[Task data — start]

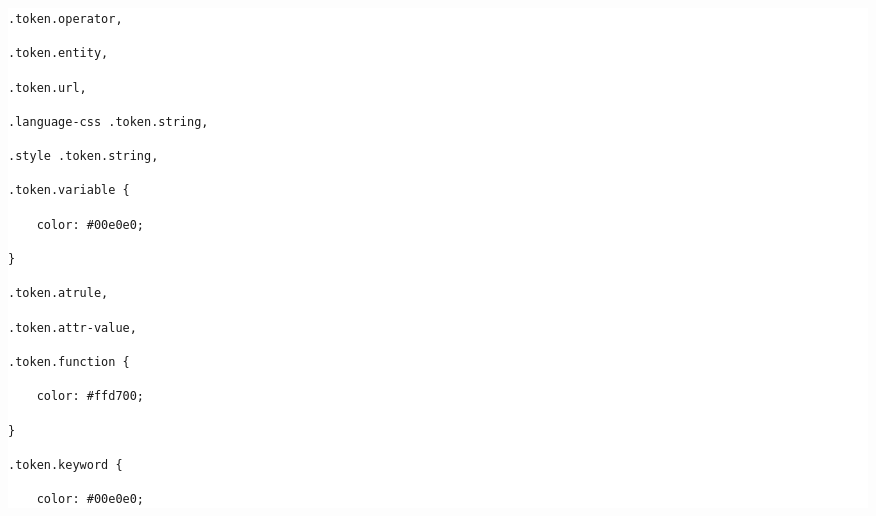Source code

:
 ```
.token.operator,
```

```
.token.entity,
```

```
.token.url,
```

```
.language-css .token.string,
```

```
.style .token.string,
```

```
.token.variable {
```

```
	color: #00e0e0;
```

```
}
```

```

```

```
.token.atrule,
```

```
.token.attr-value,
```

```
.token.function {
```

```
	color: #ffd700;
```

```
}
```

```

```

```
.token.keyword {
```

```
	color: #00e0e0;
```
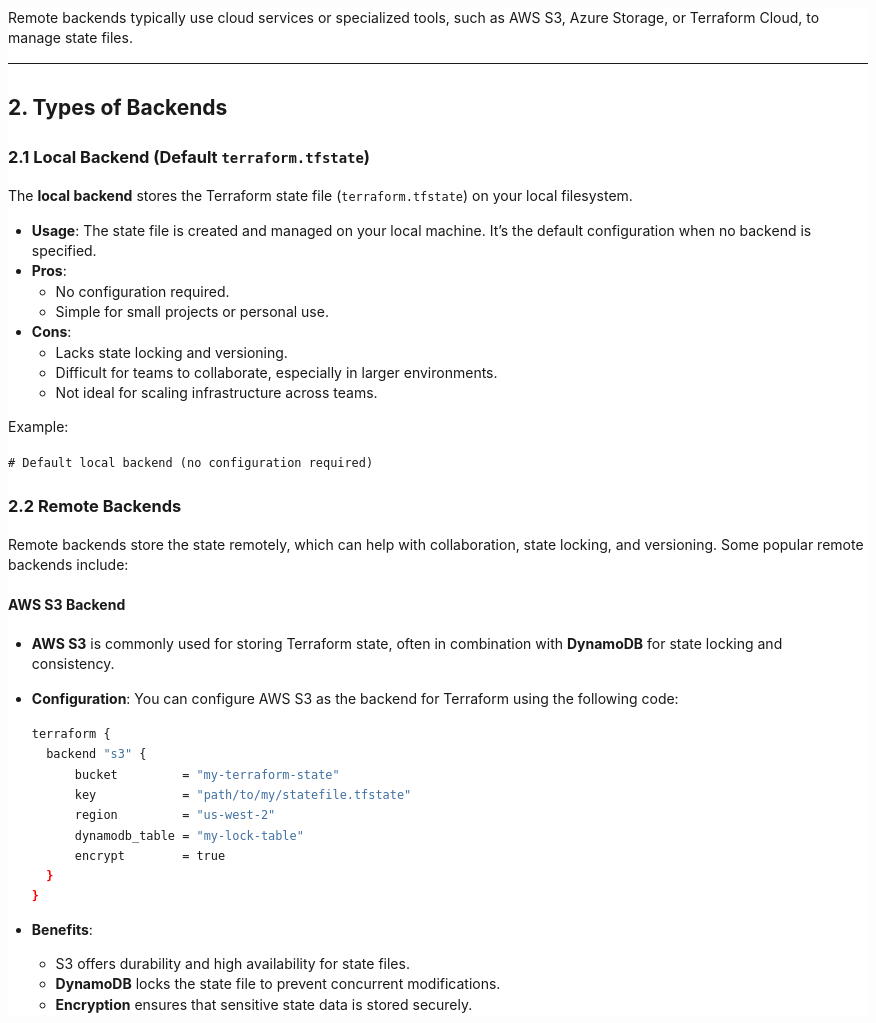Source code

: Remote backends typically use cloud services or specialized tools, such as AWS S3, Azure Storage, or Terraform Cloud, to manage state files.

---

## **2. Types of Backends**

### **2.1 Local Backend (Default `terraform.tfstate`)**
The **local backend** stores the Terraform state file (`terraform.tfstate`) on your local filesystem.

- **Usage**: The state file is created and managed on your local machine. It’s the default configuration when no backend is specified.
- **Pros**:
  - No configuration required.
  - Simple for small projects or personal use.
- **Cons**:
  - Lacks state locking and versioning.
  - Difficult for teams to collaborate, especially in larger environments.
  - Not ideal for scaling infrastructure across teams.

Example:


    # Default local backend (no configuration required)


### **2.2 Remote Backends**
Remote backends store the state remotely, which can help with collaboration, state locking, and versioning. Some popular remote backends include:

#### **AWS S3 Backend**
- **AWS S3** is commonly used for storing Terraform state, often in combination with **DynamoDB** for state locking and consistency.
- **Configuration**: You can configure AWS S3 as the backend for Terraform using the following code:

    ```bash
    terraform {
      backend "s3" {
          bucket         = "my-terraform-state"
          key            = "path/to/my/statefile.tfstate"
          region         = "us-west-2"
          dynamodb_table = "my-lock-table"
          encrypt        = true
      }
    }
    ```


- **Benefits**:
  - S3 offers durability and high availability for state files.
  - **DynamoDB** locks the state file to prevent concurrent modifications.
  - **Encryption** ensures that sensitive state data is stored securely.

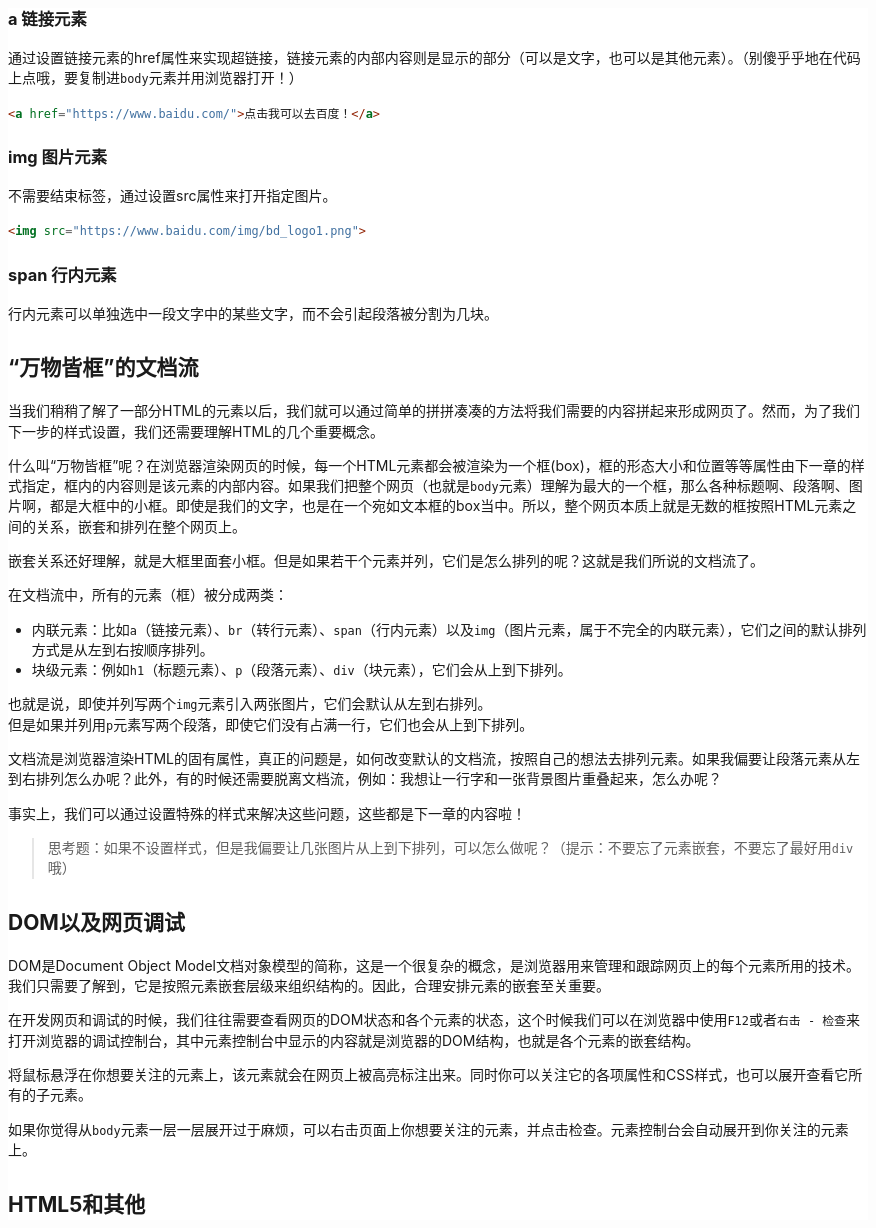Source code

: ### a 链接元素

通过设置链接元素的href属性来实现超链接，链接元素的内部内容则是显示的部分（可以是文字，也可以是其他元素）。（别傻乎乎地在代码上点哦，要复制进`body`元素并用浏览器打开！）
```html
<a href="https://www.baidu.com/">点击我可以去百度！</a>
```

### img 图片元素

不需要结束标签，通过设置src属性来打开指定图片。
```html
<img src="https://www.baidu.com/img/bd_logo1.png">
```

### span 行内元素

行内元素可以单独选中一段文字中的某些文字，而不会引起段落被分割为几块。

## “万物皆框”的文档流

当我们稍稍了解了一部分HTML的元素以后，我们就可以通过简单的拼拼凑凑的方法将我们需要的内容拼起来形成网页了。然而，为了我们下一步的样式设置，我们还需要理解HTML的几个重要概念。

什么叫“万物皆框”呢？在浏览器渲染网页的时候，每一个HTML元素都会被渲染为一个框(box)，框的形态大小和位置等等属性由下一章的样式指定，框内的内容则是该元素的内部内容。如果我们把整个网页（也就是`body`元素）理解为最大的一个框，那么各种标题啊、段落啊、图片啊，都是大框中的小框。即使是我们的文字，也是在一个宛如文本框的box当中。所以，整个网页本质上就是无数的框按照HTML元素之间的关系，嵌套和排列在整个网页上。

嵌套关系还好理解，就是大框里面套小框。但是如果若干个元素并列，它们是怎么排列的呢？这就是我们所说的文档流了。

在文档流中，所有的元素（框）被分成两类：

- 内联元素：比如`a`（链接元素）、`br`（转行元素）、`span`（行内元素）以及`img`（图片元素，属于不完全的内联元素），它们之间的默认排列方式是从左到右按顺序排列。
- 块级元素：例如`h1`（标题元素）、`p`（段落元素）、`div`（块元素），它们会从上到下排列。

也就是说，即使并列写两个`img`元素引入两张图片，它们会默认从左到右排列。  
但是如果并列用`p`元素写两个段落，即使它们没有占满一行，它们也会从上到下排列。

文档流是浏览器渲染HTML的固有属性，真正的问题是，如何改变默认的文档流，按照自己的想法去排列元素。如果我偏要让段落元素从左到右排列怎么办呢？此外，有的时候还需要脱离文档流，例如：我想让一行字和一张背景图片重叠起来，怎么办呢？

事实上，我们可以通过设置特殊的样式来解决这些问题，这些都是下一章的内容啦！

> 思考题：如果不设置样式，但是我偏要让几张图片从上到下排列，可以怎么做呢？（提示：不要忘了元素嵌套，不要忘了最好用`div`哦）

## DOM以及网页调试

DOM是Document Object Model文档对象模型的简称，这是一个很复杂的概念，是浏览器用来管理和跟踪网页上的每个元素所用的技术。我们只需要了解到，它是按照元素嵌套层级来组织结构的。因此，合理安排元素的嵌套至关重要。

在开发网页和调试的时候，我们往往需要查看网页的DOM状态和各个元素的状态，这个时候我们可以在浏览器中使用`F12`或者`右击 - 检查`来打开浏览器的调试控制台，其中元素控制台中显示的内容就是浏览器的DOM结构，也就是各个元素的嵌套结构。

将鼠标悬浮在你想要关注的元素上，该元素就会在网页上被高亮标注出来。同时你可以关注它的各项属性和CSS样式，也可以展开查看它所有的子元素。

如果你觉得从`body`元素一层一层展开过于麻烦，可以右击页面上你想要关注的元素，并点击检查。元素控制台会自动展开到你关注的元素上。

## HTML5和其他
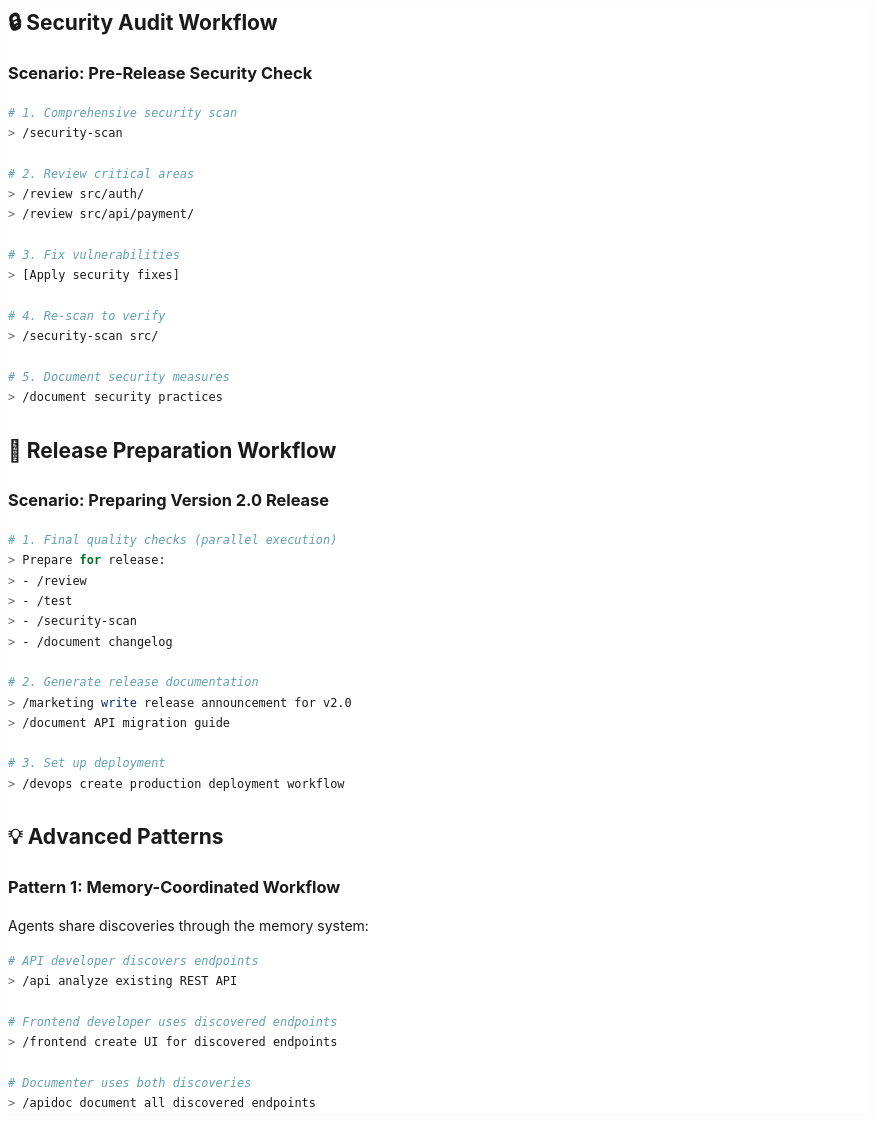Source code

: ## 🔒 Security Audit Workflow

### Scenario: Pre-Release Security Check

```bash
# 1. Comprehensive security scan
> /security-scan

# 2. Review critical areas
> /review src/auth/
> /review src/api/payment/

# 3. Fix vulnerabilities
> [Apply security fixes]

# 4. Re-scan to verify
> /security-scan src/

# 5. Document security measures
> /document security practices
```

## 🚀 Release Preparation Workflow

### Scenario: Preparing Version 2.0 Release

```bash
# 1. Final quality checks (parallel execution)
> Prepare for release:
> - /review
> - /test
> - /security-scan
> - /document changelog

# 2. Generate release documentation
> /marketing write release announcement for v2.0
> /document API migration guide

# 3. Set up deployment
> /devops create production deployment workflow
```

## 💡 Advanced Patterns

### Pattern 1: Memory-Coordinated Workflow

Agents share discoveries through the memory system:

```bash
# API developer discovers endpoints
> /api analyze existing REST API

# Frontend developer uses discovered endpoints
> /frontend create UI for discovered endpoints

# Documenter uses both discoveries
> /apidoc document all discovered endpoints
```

[Task data — finish]

### Requirement
Please extract exactly the lines of the data, from the first through the line containing "- No configuration required.", and add no pictures to the copy.

### Output below
Source code

:
 ```
.token.operator,
```

```
.token.entity,
```

```
.token.url,
```

```
.language-css .token.string,
```

```
.style .token.string,
```

```
.token.variable {
```

```
	color: #00e0e0;
```

```
}
```

```

```

```
.token.atrule,
```

```
.token.attr-value,
```

```
.token.function {
```

```
	color: #ffd700;
```

```
}
```

```

```

```
.token.keyword {
```

```
	color: #00e0e0;
```
Source code

: Remote backends typically use cloud services or specialized tools, such as AWS S3, Azure Storage, or Terraform Cloud, to manage state files.

---

## **2. Types of Backends**

### **2.1 Local Backend (Default `terraform.tfstate`)**
The **local backend** stores the Terraform state file (`terraform.tfstate`) on your local filesystem.

- **Usage**: The state file is created and managed on your local machine. It’s the default configuration when no backend is specified.
- **Pros**:
  - No configuration required.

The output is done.